I’m the first to admit that my favorite show is about two septuagenarian best friends living in a plush beach house in California. But when Grace and Frankie, a Netflix Original, burst into my millennial life, I surely wasn’t the show’s target demographic.
It was May of 2015. New York was sweltering, and I was moving out of my junior year college single. My room, stripped of posters and ephemera, seemed more like a cell than the home I’d woven together with thumb tacks, bookshelves, and Christmas lights. And so, sitting on my bare bed while the fan blared, I turned on Netflix to drown out the sense of time passing and adulthood coming one year closer.
In the show, Grace and Frankie’s lives are sent reeling when their husbands announce they’re leaving them — for each other. Following the shocking change, the uptight, country-clubbing, martini-sipping Grace (Jane Fonda) and the freewheeling artist Frankie (Lily Tomlin) move in together, despite the fact that they’d been lifelong nemeses.
Pretty juicy premise, sure. But it was the the execution, not the premise, that made me fall in love with Grace and Frankie, whose third season premieres today on Netflix.
So, what was it that made me love Grace and Frankie? Was it that co-stars Lily Tomlin and Jane Fonda inhabit their roles so convincingly and hilariously? Was it because Grace and Frankie takes people of all ages seriously, and doesn’t subscribe to the “TV land” philosophy that you stop being interesting when you stop being young? Was it because the show carries each character, so gracefully, through the ups and downs of a life change?
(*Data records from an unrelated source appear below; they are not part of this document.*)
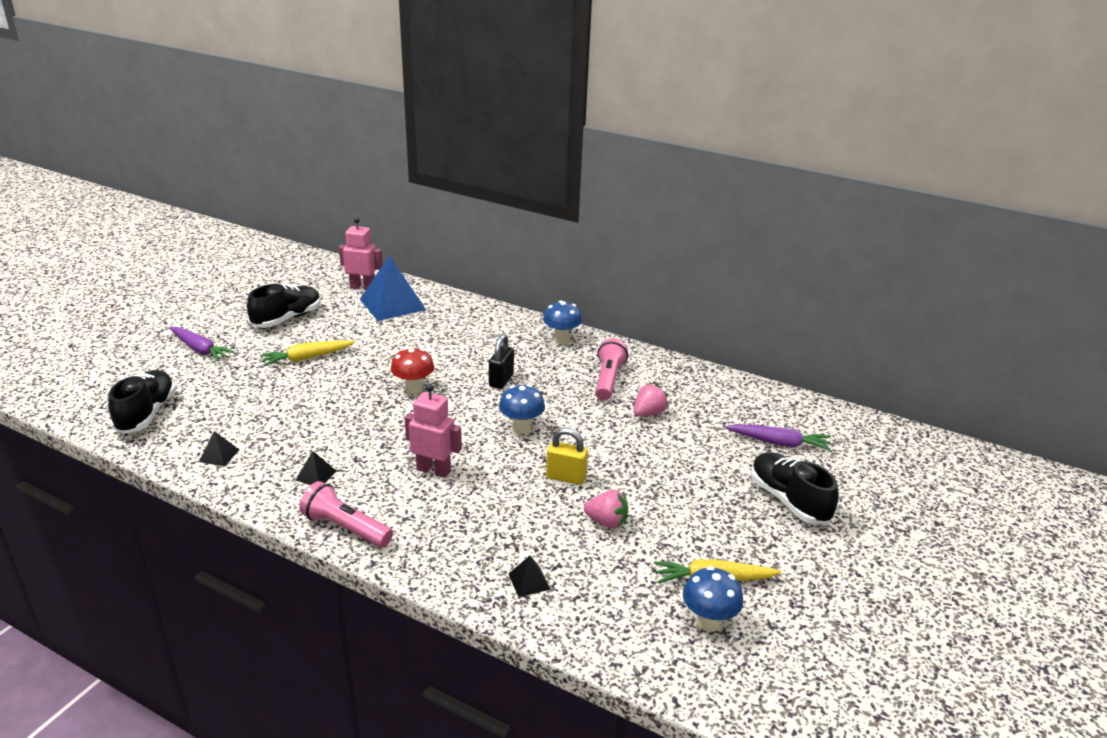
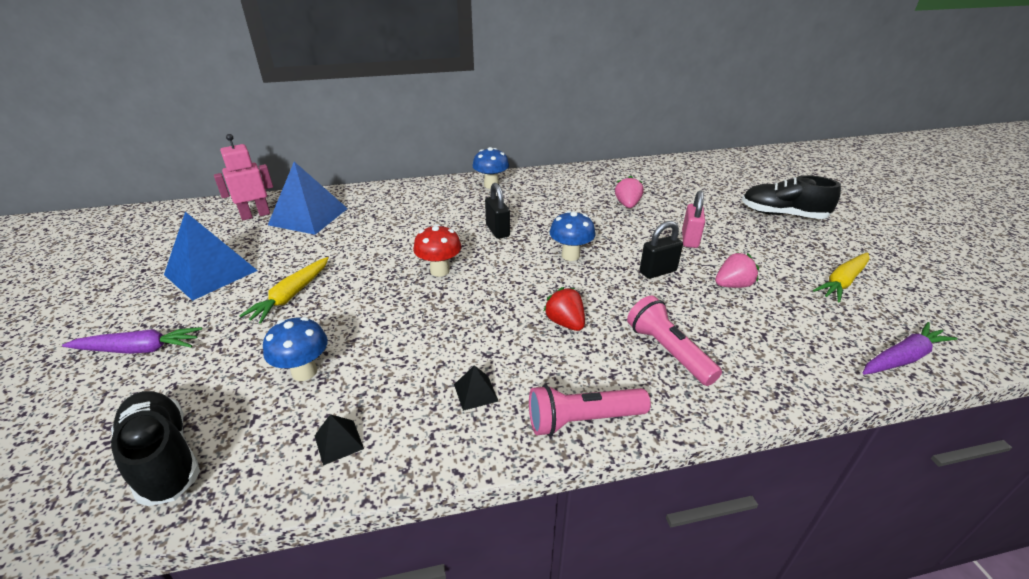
camera: 40 degrees left, 5 degrees up
(287, 318) = (211, 272): black shoe -> blue pyramid
(434, 470) = (565, 323): pink robot -> red strawberry
(529, 581) = (771, 359): black pyramid -> none
(566, 477) = (657, 271): yellow padlock -> black padlock
(608, 380) = (567, 196): pink flashlight -> pink flashlight (668, 351)
(645, 470) = (689, 239): none -> pink padlock
(708, 622) = (890, 309): blue mushroom -> blue mushroom (304, 372)
(778, 443) = (719, 186): purple carrot -> purple carrot (902, 358)

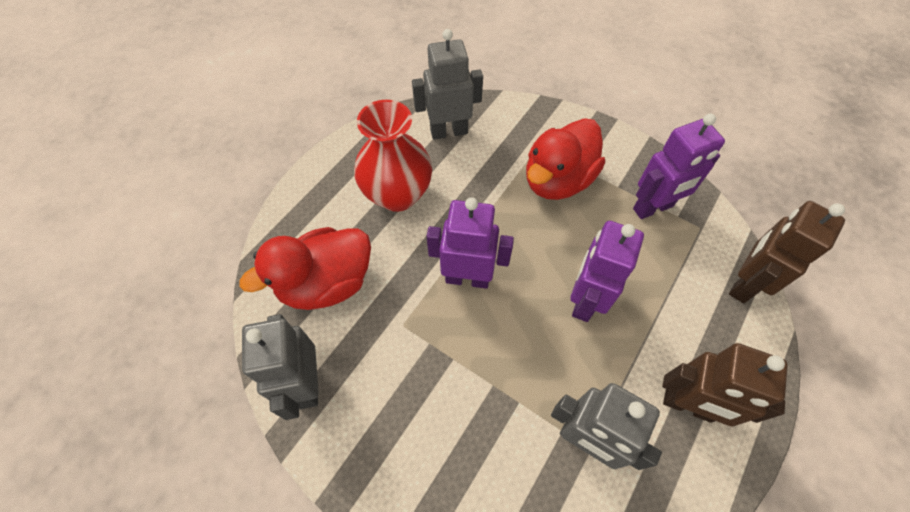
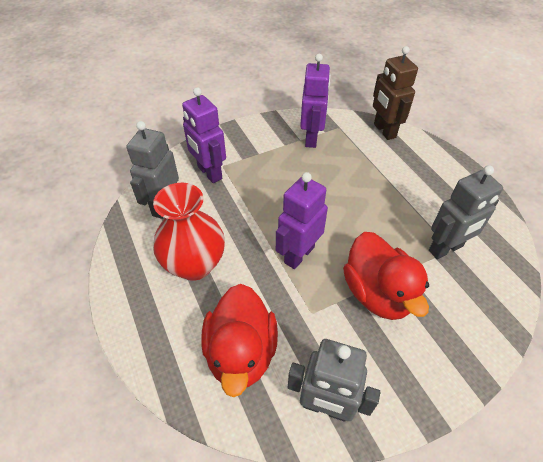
camera: 60 degrees left, 10 degrees down
(557, 180) = (257, 169): red duck -> red duck (378, 293)
(584, 300) = (354, 201): purple robot -> purple robot (209, 173)
(688, 405) = (444, 192): brown robot -> none

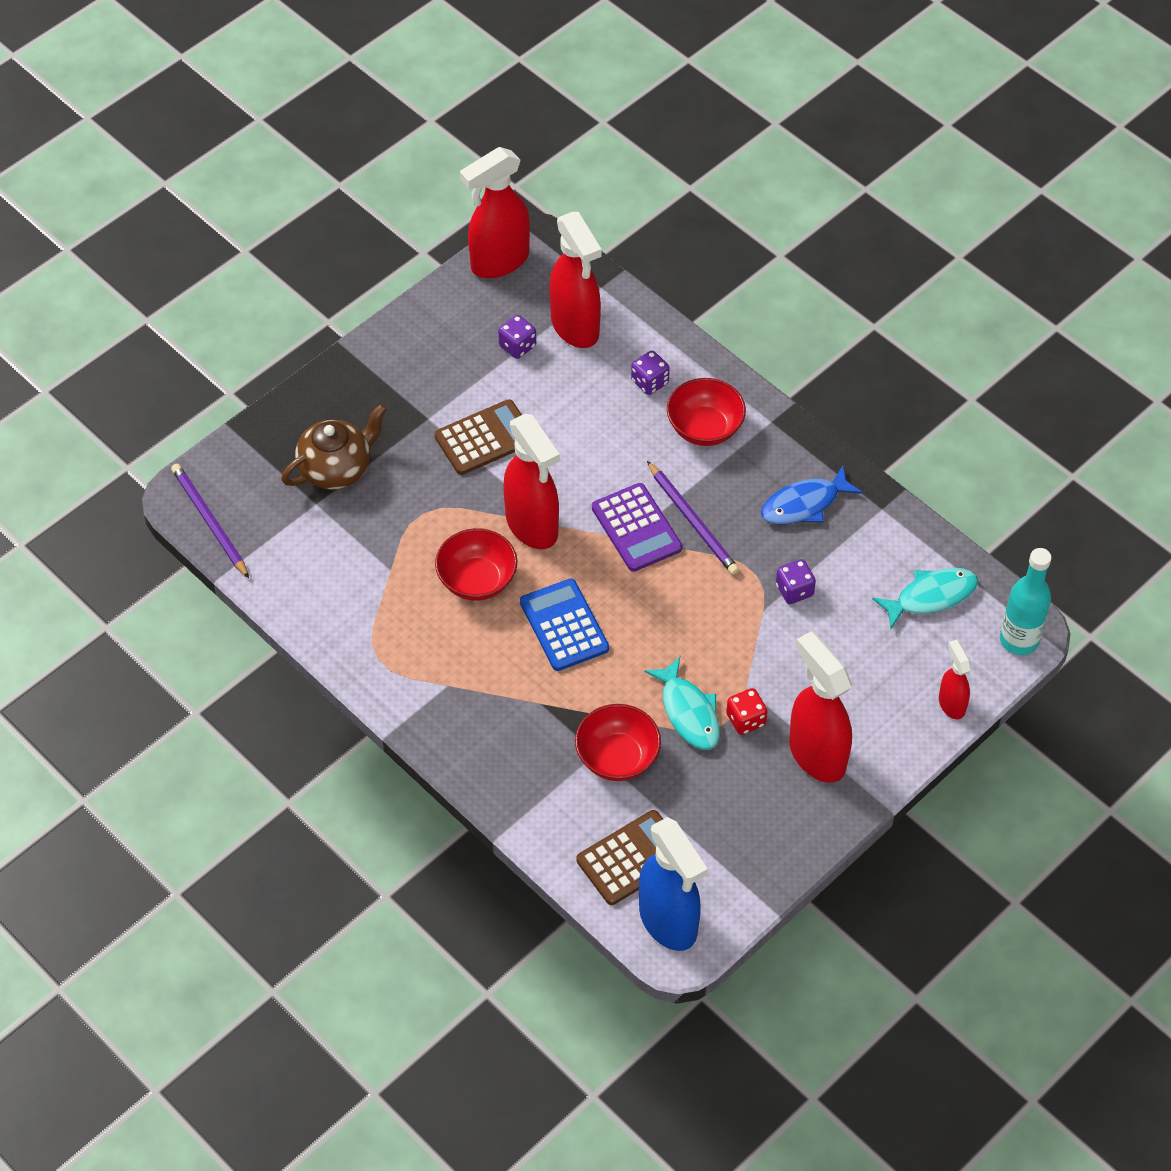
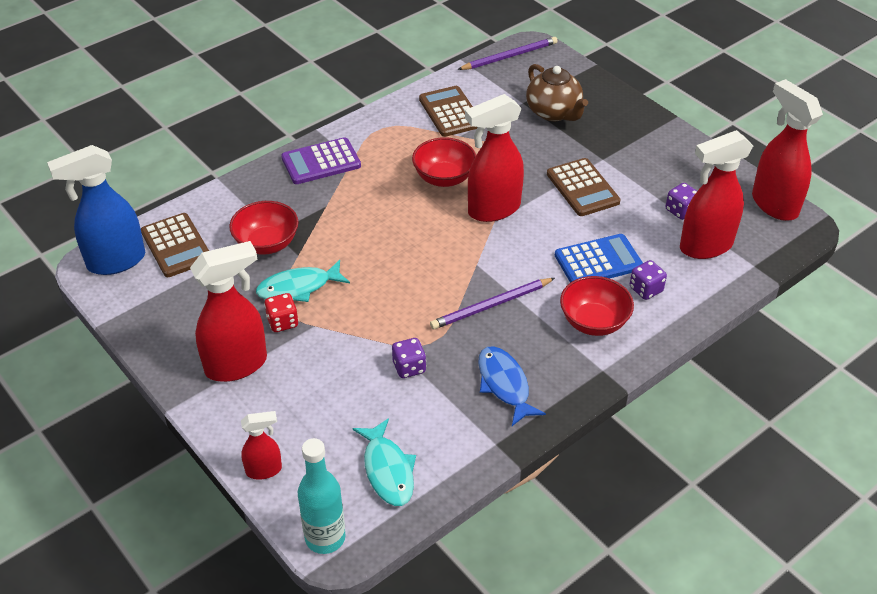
camera: 95 degrees right, 10 degrees down
(341, 583) = (450, 112): none -> brown calculator
(564, 625) = (395, 222): blue calculator -> blue calculator (598, 261)
(636, 528) = (486, 270): purple calculator -> purple calculator (321, 162)

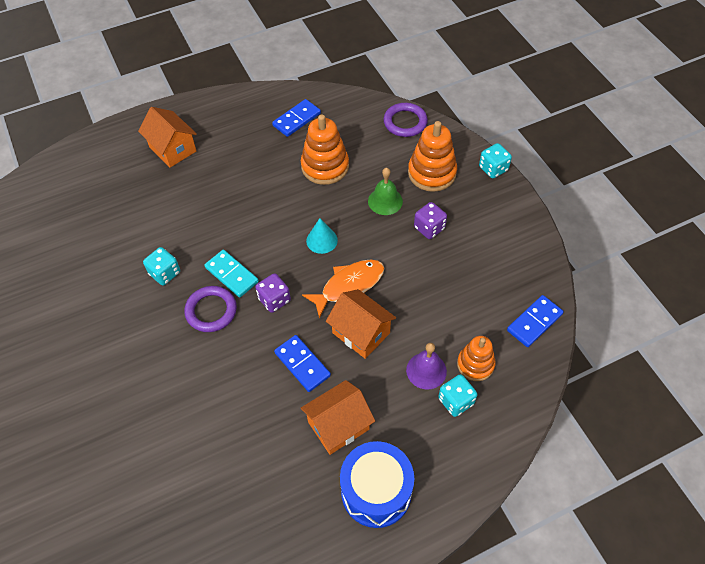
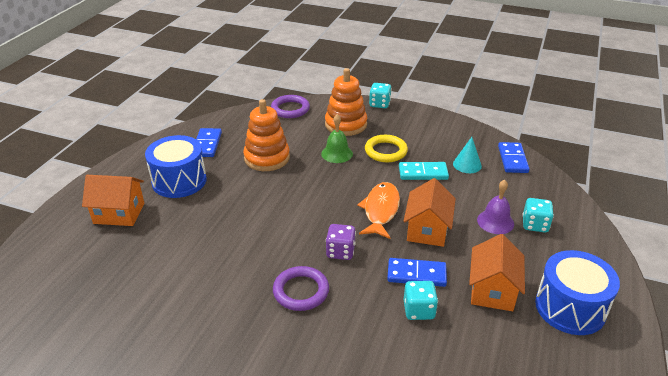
camera: 45 degrees left, 20 degrees down
(165, 273) = (225, 294): turquoise dice -> turquoise dice (419, 310)
(231, 275) = (285, 259): turquoise domino -> turquoise domino (423, 173)
(239, 145) = (179, 181): none -> blue drum
(322, 240) = (324, 198): turquoise cone -> turquoise cone (467, 164)
(361, 333) = (427, 230): orange house -> orange house turned 75 degrees counterclockwise
(429, 228) = (385, 151): purple dice -> yellow ring
(475, 364) = (515, 199): orange stacking toy -> none

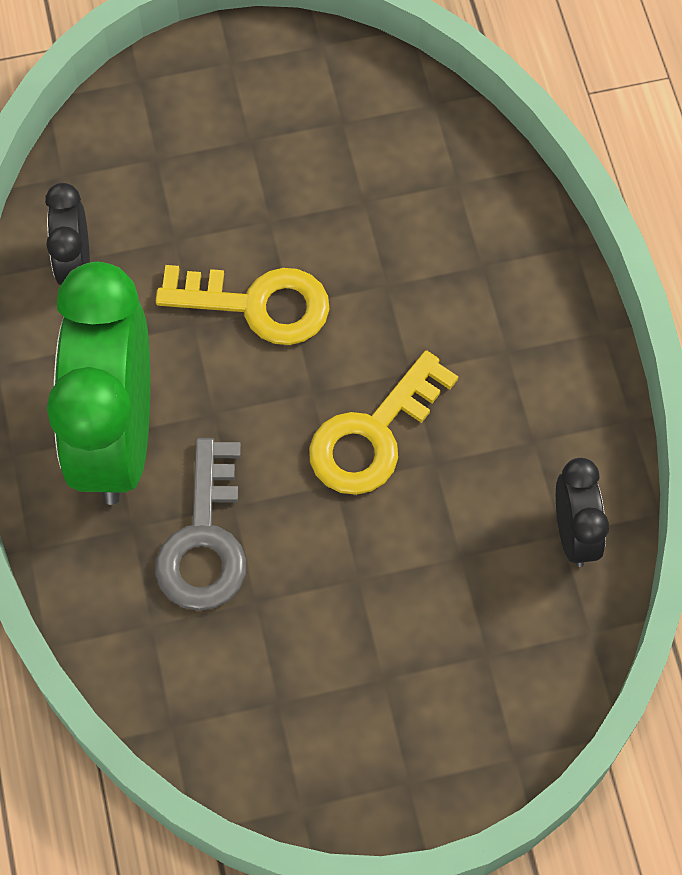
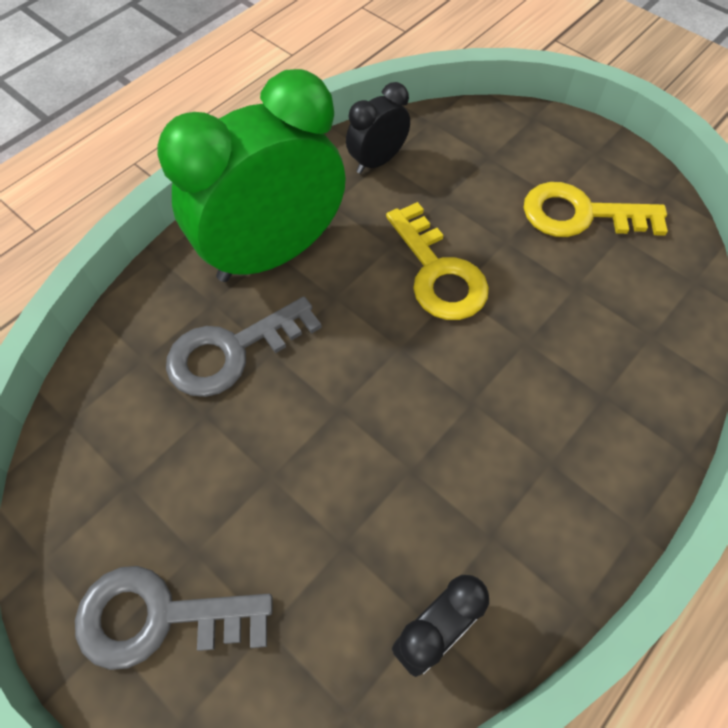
camera: 55 degrees right, 5 degrees down
(373, 435) = (399, 409): yellow key -> yellow key (580, 214)
(419, 734) = (159, 617): none -> grey key

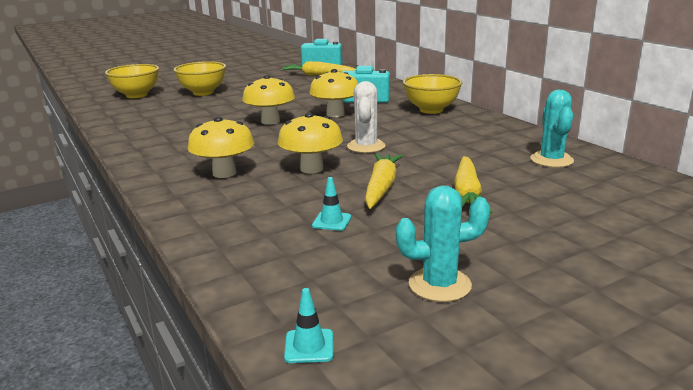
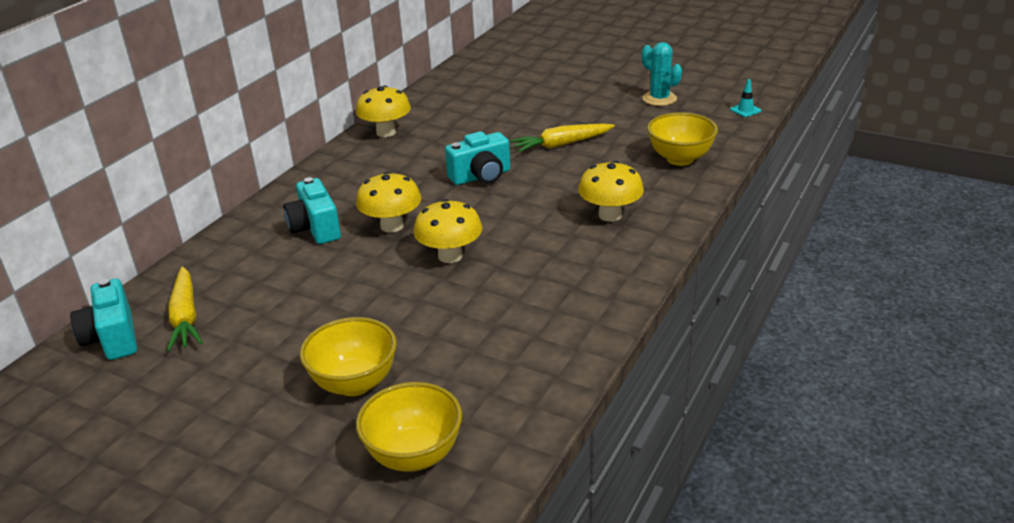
camera: 120 degrees left, 10 degrees up
(311, 169) = (557, 181): yellow mushroom -> yellow mushroom (386, 132)
(331, 221) = (632, 143): turquoise traffic cone -> none
(366, 146) = (481, 176): white cactus -> turquoise camera
(431, 110) = (337, 178): yellow bowl -> yellow bowl (680, 159)
(467, 194) = (540, 116): yellow carrot -> none
(551, 160) = (444, 104): turquoise cactus -> none

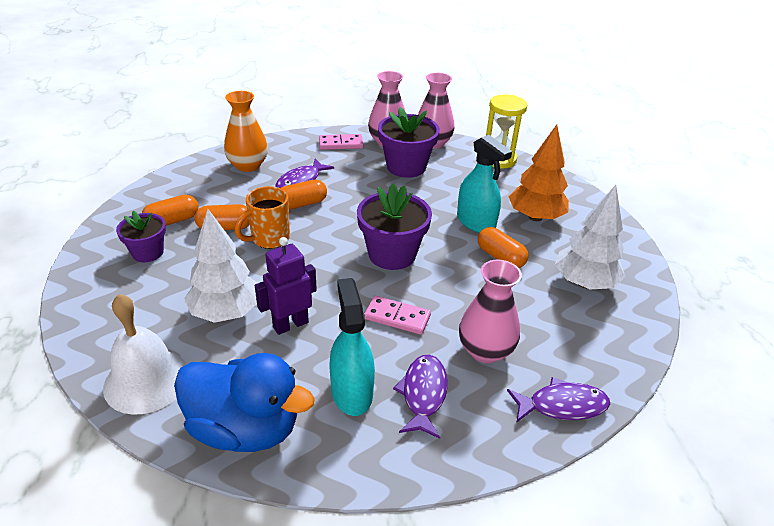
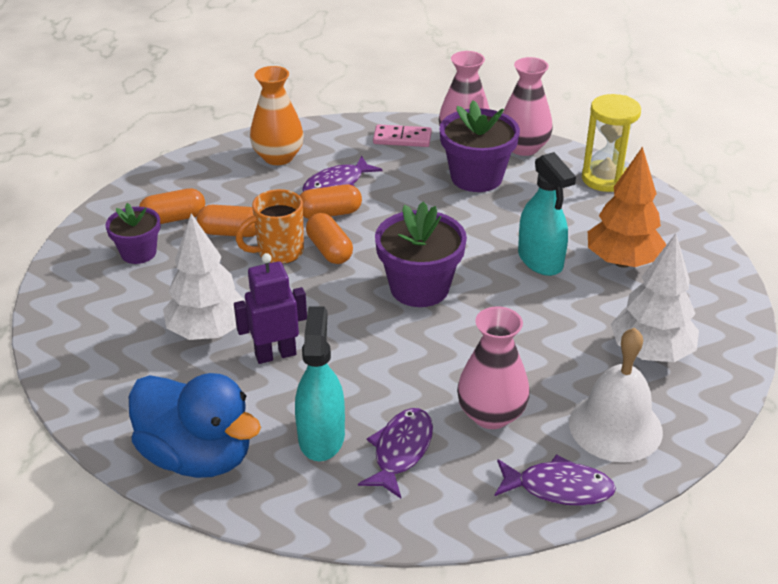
camera: 15 degrees right, 0 degrees up
(146, 380) = (108, 392): white bell -> white bell (615, 427)
(397, 317) = (400, 363): pink domino -> none
(500, 257) = (554, 308): orange capsule -> orange capsule (329, 250)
Possibly all of those things. But it also may have been because of the presence of the Yam Man, the greatest guy on TV.
But let me back up. Frankie, Earth goddess, painter with a messy studio in her garage, freewheeling champion with a heart of gold, starts a friendship with her yam supplier. In her free time, she begins to manufacture yam-based lubricant to support her and Grace’s burgeoning sex lives. She enlists Jacob, the yam farmer at the farmer’s market, as her supplier.
Grace is Frankie’s opposite, but in many ways, so is Jacob. Steady, even-keeled, and patient, Jacob is a dramatic foil to Frankie's wildly scatterbrained ways. And yet Jacob immediately is charmed by her open, childlike nature, and flirts with her from episode one on.
We can use Frankie’s receptiveness to Jacob as a barometer for her growth after her divorce. After spending decades married, Frankie’s unable to read romantic signals. She flakes on Jacob, and he’s hurt.
But Jacob, since he’s the best character on TV, is patient until she’s ready. And then, once she’s ready, what a guy he is! He cooks a feast. He opens up about his past as a lawyer, and his dreams for a simpler life on a farm. He meets her kids. He carries a drunken Grace up to her bedroom and puts her to sleep. He’s playful, kind, and understanding. He embodies that happiness, after trauma, is possible.
Grace and Frankie is a show about second chances. And the best part is, everyone character on the show gets one. Jacob is Frankie’s. And I, struggling junior lost in the cosmos, knew I'd have a million more chances (and hopefully one good yam man) to come.
When it comes to Grace and Frankie, Jacob’s just one example of how well written and fundamentally appealing the show’s cast of characters is. Sure, he just may be my favorite. If you don’t watch Grace and Frankie, you’ll never find out who will be yours.
Season 3 on Grace and Frankie premieres March 24 on Netflix.